Document text:

============================================================

We conducted a comprehensive study involving consecutive patients with locally advanced NSCLC who underwent induction therapy including nab-PTX followed by surgical resection. Fifteen patients with locally advanced NSCLC underwent induction therapy including nab-PTX followed by surgical resection. Concurrent chemoradiotherapy (CRT) consisted of weekly administration of nab-PTX (50 mg/m²) plus CBDCA (area under the plasma concentration time curve (AUC) 2) and thoracic radiotherapy (50 Gy/25 fractions).

Results

The clinical stages were as follows: IIB (n =1), IIIA (n =12), and IIIC (n =2). Downstaging was observed in 73% (11/15) of patients on comparison with the clinical stage before concurrent CRT. Adverse drug reactions were observed in seven patients. Complete resection was performed in all patients. The re-evaluated pathological stage after pretreatment was diagnosed as stage 0 in three patients, stage IA1 in six, stage IA2 in one, and stage IIIA in five. The pathological effects of previous therapy were as follows: Ef3 (n =3), Ef2 (n =9), and Ef1a (n =3).

Conclusion

The therapeutic effect of induction therapy including nab-PTX was promising. Induction CRT, including nab-PTX, followed by resection, may be a viable alternative treatment option for locally advanced NSCLC.

============================================================

Excerpted records:
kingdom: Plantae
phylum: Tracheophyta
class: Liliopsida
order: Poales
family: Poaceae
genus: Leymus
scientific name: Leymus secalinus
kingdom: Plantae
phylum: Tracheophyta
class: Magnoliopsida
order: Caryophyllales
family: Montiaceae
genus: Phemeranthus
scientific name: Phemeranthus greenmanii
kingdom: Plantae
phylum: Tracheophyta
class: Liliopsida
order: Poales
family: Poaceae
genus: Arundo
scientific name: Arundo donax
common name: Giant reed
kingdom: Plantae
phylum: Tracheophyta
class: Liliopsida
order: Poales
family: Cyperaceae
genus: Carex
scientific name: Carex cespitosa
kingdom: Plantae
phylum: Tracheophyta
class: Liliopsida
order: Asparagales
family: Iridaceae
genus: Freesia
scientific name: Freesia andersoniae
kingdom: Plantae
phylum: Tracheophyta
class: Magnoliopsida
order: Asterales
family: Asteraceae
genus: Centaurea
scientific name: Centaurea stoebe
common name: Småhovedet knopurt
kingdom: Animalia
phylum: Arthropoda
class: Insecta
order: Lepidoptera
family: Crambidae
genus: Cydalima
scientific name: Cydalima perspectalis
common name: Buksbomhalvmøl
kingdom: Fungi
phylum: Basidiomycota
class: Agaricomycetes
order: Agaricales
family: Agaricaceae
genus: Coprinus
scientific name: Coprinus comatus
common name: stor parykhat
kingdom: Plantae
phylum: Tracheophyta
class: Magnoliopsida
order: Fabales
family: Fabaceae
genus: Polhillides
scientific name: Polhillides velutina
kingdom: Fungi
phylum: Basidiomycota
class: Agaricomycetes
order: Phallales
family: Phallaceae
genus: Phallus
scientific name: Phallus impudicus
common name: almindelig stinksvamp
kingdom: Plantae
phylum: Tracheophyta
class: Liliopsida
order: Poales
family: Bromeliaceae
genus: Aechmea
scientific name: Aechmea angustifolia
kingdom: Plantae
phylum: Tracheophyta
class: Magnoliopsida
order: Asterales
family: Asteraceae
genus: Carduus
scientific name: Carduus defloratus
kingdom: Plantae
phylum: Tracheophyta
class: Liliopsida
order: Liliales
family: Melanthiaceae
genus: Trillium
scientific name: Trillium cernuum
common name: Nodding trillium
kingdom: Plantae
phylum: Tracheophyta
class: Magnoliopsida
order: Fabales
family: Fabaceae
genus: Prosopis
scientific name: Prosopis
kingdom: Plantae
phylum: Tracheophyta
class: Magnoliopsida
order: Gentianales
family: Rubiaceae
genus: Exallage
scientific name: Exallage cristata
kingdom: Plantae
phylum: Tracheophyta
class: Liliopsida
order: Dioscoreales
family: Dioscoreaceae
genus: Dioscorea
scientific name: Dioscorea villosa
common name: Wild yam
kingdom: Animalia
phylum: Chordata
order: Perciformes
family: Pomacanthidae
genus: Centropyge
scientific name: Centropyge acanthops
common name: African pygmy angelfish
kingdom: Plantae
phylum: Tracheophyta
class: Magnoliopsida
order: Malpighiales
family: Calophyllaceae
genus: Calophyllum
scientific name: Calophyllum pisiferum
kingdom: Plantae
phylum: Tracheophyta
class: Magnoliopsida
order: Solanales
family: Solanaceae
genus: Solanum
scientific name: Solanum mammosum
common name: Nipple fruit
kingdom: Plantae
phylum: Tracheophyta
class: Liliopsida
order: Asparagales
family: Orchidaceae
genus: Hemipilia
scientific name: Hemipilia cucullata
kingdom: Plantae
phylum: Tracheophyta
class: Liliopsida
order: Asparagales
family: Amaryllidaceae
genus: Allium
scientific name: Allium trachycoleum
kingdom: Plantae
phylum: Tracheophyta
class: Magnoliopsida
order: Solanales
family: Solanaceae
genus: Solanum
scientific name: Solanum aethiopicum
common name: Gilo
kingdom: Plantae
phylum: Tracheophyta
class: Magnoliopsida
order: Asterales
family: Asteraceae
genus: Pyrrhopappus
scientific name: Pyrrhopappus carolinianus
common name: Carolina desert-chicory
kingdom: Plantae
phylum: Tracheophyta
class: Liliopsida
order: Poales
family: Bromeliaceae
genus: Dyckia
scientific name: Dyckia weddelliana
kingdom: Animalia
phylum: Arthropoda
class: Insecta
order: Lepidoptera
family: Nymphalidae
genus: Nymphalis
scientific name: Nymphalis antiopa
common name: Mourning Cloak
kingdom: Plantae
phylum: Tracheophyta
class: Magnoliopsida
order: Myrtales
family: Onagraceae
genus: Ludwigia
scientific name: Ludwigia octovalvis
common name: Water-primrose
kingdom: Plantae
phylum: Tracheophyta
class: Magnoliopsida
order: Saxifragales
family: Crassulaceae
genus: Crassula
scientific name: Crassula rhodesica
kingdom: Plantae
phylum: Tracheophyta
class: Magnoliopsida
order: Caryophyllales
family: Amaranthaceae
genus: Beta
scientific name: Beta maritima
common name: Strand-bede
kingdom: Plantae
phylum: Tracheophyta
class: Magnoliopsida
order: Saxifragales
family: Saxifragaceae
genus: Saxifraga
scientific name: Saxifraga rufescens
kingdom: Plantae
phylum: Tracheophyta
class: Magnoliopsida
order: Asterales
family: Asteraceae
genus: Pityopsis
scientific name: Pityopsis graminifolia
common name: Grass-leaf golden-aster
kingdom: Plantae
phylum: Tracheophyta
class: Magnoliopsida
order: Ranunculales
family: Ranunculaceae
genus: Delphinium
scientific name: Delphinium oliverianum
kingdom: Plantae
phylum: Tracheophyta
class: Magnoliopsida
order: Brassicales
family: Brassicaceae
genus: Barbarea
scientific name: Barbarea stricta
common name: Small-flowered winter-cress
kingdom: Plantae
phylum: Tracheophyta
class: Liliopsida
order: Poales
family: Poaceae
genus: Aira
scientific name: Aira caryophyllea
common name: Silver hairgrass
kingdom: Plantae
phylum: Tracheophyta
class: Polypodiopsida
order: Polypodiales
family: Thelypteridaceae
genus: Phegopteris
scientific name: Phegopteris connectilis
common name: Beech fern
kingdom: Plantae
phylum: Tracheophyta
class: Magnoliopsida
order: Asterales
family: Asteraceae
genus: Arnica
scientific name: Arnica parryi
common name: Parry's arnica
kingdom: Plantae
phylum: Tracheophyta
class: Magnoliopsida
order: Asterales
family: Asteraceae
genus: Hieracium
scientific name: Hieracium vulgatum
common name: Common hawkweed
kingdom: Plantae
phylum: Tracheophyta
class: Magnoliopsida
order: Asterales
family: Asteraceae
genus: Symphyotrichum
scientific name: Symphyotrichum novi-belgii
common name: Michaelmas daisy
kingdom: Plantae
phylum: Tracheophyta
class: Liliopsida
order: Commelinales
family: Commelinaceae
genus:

============================================================

What this task involves: Write the next part of the text on induction chemoradiotherapy with nab-PTX for locally advanced NSCLC, picking up after its final sentence. The records are drawn from a separate source.

Result:
Lung cancer has a high mortality rate worldwide [1]. Approximately one-third of all LA-NSCLC patients have unresectable disease at the time of the diagnosis [2]. In this patient group, CRT, in addition to immune checkpoint inhibitors (ICIs), is the standard treatment for unresectable LA-NSCLC [3]. However, the median progression-free survival (PFS) has been reported to be 16.9 months [3]. Jang et al. examined the recurrence pattern of 171 NSCLC patients treated with concurrent CRT using real-world data. They reported 33 cases of locoregional failure among 89 patients treated with ICI consolidation following concurrent CRT [4]. These findings suggest the importance of local control in eradicating the disease.

The role of surgery in treating LA-NSCLC is controversial, and neoadjuvant therapy plays an important role in the treatment of this patient group [5,6,7,8,9,10,11]. Neoadjuvant therapy not only contributes to the regression of the primary tumor and metastatic lymph nodes, decreases the tumor stage, and ameliorates the surgical R0 resection rate but also removes micrometastases and reduces the risk of postoperative recurrence [12, 13]. Thus, induction CRT followed by surgery may be indicated in select patients with resectable LA-NSCLC [5,6,7,8,9,10,11]. However, there is no unified cytotoxic drug regimen, so paclitaxel (PTX) is commonly used.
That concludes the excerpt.